Bond's Hospital was founded in 1506 by Thomas Bond, a draper who had become Mayor of Coventry in 1497. The site was next to the 14th century College of Bablake (Old Bablake School). Bond left money in his will for "the sustenance of ten poor men, and of a woman who was to attend to their necessities". They were required to attend church services three times a day and pray for the founder and the Trinity Guild. His son tried to take some of the lands given to the charity and was sued. In 1610, the crown took the land which was bought back by the city.

Although most of the street frontage was rebuilt in 1832, the west end bay rebuilt in 1834, and the back wing extended in 1847, the building essentially still retains all its original features. Four flats were added in the 1970s and 31 two-bedroom flats in 2004. As of 2006, 75 sheltered homes were available.
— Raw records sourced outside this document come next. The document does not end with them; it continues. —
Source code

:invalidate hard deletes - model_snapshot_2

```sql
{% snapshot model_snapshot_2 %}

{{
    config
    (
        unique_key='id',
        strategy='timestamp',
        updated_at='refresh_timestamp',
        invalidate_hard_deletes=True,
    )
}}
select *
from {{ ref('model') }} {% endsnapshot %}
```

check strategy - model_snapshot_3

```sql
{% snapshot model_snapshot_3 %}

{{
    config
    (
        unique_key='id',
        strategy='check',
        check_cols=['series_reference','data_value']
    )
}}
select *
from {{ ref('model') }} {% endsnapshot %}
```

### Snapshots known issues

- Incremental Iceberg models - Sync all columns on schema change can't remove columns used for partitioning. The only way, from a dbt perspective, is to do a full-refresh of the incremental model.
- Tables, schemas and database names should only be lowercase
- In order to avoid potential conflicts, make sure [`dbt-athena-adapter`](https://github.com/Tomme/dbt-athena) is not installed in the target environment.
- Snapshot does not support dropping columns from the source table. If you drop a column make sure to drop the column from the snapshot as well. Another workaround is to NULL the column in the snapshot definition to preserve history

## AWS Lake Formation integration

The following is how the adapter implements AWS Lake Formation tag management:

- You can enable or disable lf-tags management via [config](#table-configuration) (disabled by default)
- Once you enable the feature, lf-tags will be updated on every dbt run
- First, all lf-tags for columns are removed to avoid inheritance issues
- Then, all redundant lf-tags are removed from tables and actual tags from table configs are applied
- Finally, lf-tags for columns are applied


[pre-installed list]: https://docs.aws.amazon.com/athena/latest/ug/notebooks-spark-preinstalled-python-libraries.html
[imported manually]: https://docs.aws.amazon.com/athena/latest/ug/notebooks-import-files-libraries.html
Bond's Hospital is open to the public on open days.

Ford's Hospital was a similar 16th century foundation for women almoners. The ownership and operation of Bonds Hospital is now vested in the Bond's and Ford's Hospital Charity, part of the Coventry Church Municipal Charities.

==Architecture==

Bond's Hospital is a timber framed building with brick infilling, and a tiled roof with bargeboards. It consists of twelve bed-sitting rooms and a common room, and the garden at its rear contains a portion of Coventry's old city wall.